XIV Гедалья-бас вывозит Иоселе в большой, светлый мир

Гедалья-бас, которого ожидал Иоселе, явился очень скоро, быстрей, чем можно было предполагать. Заехал он прямо к Шмулику, втащил свой узел и расположился как человек, который собирается облагодетельствовать всех в этом доме. Его приезд очень обрадовал Шмулика. Он считал большой честью для себя то, что люди специально приезжают к нему. К тому же гость показался ему весьма порядочным человеком.

Гедалья-бас был такой субъект, что не сразу раскусишь. По виду вроде из «нынешних»: сюртук чуть укорочен, большие черные пейсы заложены за ухо, а густая смоляная борода округлена. Б-же сохрани, она была не подстрижена, но только искусно подогнута. Зато когда он становился на вечернюю молитву, то молился битых полтора часа, при этом рьяно раскачивался, кидал голову то вправо, то влево и время от времени глубоко вздыхал. «Видать, благочестивый человек!» — думал Шмулик, приглашая гостя омыть руки и сесть за стол. За ужином Гедалья все время молчал, разглядывал хозяина и его семейство, и только бросил два-три слова в ответ на расспросы Иоселе о хористах Мици.

Лишь после затрапезной молитвы, во время которой гость закатывал глаза и скандировал каждое слово, Шмулик уселся с ним в укромный уголок и завел разговор о деле, по поводу которого гость приехал.

— Значит, хотите, чтобы Иоселе все-таки отправился с вами? — спросил Шмулик, заглядывая гостю в глаза.

— Что значит, я хочу? — ответил Гедалья-бас, поглаживая бороду. — Разве он у меня один? У меня их, слава Б-гу, семнадцать штук. Надо ведь содержать такую компанию! Это не шутка! Как вы думаете, реб Шмулик? Ведь вы, как говорится…

— Разумеется, о чем толковать? — сказал Шмулик тоном человека, хорошо разбирающегося в таких делах. — Но я думаю о том… Я говорю о моем Иоселе… Что он, например, будет иметь от этого?
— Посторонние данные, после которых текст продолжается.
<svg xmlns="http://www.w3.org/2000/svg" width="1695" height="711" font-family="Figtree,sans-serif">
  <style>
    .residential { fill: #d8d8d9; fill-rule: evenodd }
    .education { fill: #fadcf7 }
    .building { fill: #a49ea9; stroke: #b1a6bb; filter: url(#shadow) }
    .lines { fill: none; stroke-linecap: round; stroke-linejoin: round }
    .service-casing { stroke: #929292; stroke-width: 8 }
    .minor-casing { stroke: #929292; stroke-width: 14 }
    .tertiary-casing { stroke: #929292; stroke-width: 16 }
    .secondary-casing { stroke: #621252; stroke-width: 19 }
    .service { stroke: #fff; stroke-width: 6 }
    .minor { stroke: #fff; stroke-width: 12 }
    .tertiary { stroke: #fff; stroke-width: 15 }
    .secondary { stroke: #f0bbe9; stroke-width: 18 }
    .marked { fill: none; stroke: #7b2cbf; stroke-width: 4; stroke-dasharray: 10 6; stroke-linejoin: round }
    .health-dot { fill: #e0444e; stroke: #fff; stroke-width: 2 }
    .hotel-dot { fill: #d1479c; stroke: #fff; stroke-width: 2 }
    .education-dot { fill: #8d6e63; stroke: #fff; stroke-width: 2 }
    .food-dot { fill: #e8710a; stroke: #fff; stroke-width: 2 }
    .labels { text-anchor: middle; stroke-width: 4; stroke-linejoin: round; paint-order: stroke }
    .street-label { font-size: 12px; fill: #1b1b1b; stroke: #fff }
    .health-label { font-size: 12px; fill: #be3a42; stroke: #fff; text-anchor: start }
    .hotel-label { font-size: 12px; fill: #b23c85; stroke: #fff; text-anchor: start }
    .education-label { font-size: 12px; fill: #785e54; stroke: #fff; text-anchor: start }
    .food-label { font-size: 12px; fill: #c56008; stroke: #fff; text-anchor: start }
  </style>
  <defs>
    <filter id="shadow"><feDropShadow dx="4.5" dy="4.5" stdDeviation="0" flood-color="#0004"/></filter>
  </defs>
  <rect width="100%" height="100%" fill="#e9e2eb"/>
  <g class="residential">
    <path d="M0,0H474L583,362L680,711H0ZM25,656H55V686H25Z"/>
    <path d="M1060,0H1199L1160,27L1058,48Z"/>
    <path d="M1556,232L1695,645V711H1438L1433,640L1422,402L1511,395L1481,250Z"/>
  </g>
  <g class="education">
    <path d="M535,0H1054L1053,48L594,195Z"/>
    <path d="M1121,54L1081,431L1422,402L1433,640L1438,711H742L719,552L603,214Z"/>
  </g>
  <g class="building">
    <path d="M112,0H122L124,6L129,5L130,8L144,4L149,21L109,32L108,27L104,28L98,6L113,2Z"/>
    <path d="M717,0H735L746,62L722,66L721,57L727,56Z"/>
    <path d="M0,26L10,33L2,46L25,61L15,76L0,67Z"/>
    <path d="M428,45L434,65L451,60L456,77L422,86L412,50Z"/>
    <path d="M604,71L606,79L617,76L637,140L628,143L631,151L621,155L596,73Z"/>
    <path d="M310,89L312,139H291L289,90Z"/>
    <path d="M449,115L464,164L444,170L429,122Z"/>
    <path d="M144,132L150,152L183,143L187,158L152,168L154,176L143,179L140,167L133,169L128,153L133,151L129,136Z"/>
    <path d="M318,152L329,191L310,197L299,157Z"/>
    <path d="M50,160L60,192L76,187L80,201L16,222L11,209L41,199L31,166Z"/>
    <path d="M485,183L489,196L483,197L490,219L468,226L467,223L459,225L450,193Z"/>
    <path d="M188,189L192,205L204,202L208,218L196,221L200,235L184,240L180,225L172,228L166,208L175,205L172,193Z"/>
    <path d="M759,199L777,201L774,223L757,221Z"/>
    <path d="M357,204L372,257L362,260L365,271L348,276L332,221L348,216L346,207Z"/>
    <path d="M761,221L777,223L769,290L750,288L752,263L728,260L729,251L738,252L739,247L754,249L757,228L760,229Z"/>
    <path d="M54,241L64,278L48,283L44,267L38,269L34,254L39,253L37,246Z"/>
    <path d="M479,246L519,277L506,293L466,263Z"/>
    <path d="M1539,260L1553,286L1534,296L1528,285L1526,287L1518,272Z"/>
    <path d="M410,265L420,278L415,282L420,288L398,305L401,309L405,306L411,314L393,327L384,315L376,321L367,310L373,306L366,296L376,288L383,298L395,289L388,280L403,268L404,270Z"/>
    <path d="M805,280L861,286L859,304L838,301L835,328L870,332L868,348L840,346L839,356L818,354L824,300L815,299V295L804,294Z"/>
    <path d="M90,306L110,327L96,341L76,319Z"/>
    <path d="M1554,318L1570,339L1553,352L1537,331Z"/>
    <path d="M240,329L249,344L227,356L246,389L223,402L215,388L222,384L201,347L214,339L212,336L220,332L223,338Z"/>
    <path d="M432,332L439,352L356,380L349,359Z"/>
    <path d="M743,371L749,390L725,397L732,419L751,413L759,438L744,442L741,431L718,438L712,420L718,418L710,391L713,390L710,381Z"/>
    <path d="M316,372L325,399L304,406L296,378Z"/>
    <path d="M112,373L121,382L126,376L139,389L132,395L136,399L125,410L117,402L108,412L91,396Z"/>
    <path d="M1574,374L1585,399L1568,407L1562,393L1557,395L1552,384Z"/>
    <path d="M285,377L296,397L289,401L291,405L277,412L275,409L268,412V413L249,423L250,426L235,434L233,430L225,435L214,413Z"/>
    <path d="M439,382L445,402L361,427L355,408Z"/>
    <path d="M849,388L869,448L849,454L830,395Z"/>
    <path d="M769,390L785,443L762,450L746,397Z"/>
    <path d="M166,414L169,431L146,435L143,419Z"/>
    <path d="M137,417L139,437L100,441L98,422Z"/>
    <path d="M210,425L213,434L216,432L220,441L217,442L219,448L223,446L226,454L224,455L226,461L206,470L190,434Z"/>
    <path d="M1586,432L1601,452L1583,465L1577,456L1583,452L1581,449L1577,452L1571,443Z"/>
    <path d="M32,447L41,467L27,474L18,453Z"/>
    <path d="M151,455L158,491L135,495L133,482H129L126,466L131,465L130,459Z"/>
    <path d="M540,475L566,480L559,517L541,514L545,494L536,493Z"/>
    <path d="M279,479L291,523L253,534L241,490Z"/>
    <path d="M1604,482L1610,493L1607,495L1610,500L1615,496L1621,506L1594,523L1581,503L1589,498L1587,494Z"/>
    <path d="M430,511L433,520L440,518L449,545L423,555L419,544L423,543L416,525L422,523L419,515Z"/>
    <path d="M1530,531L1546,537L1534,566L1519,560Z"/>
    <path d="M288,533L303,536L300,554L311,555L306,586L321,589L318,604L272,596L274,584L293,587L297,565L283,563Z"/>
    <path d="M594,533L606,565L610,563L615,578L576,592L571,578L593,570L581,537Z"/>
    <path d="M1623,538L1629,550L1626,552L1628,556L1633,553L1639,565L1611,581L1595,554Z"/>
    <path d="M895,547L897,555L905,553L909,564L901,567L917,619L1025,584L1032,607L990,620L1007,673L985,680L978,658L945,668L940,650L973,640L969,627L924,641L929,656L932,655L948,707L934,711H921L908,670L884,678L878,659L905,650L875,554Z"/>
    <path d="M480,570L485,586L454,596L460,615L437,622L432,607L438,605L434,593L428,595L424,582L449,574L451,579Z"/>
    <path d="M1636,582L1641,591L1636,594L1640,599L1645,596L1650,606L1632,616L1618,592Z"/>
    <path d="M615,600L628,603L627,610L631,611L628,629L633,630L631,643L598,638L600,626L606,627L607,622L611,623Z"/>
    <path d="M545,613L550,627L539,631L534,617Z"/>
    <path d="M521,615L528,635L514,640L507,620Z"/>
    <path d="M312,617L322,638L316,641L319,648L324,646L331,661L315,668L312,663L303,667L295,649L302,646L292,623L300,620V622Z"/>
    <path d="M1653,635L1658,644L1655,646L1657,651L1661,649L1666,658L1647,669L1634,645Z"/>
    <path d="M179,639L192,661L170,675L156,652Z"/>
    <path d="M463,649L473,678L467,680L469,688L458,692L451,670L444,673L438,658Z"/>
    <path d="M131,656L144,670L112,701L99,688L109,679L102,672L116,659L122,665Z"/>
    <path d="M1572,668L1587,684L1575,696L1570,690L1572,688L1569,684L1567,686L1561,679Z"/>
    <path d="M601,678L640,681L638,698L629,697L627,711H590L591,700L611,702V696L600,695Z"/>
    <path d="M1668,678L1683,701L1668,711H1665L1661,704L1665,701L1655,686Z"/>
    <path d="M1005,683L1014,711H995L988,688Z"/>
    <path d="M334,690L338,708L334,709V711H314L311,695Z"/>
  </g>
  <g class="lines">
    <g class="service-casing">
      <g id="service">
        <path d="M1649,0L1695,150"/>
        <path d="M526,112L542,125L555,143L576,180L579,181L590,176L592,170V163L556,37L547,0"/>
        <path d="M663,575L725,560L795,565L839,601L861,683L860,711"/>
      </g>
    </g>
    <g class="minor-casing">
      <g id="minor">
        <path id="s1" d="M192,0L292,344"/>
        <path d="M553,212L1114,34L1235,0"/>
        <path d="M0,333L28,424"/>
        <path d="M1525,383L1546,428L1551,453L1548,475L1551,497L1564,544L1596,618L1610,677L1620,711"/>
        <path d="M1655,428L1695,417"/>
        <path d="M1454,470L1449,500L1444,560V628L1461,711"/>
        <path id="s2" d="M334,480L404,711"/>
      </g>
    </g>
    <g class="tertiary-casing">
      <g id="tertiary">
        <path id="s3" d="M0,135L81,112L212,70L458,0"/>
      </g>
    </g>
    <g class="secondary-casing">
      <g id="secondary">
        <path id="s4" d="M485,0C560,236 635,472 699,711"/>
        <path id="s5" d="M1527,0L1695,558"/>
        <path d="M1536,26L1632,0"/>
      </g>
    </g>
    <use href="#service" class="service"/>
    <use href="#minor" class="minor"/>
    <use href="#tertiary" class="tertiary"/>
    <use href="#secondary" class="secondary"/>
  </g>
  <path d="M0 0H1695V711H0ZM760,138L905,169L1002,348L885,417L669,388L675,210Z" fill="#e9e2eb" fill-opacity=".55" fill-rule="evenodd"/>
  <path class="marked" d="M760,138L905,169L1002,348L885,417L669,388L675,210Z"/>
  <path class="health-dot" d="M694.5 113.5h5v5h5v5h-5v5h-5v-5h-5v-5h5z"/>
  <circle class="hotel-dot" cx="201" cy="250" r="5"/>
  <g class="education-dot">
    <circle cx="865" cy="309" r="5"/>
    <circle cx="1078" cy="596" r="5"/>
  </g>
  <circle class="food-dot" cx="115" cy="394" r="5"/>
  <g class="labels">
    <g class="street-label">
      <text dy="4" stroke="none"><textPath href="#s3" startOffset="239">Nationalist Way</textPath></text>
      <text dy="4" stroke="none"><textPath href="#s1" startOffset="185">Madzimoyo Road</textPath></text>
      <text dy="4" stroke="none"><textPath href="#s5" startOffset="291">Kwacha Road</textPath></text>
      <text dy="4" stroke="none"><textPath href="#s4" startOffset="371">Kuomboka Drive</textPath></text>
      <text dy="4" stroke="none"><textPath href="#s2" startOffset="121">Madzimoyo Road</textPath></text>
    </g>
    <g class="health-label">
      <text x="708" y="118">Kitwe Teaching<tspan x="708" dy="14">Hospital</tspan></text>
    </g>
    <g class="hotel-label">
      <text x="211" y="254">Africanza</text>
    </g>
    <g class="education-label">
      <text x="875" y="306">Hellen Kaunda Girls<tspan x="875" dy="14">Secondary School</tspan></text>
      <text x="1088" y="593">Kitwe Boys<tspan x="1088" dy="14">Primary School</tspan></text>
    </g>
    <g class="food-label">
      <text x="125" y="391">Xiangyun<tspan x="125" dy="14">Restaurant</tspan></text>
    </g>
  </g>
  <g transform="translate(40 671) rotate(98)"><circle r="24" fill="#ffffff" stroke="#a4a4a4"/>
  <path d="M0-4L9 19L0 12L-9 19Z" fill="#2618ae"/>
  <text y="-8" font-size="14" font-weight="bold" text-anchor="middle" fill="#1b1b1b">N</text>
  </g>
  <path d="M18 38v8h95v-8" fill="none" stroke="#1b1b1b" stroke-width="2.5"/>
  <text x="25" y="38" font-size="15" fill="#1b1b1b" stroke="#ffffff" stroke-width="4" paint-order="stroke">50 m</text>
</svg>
— Что значит иметь? — ответил Гедалья, снова отклоняясь в сторону. — Можно иметь и не иметь. Иной раз с чем приедешь, с тем и уедешь. Как там сказано: «Если пришел один, пусть один и выйдет». А иногда бывает наоборот: поймаешь счастье за хвост. Одним словом, реб Шмулик, на расходы кое-как выколачиваем. Так вот и изворачиваешься. Вы ведь понимаете. Вам-то нечего рассказывать.

— Да, конечно… Что и говорить! — пробормотал Шмулик. — Однако я насчет того… Ведь каждый человек хочет знать, как ему быть. Есть ли смысл, или нет смысла? Вы понимаете?

— Что значит, есть ли смысл? Можно ли сказать о канторе — есть ли смысл петь, или нет смысла? Я вас спрашиваю, реб Шмулик. Ведь вы и сами, как говорится, не из тех канторов… Кантор все равно что мельник. Пока колеса вертятся… Вы понимаете? Вот мы и вертимся.

— Да, конечно. Честное слово, вы правы. Однако мне нужно знать свое. Что и говорить… Вы понимаете? Представьте себе — вы покупатель, я продавец. Назначьте цену, а я уж подумаю, поразмыслю. Понимаете?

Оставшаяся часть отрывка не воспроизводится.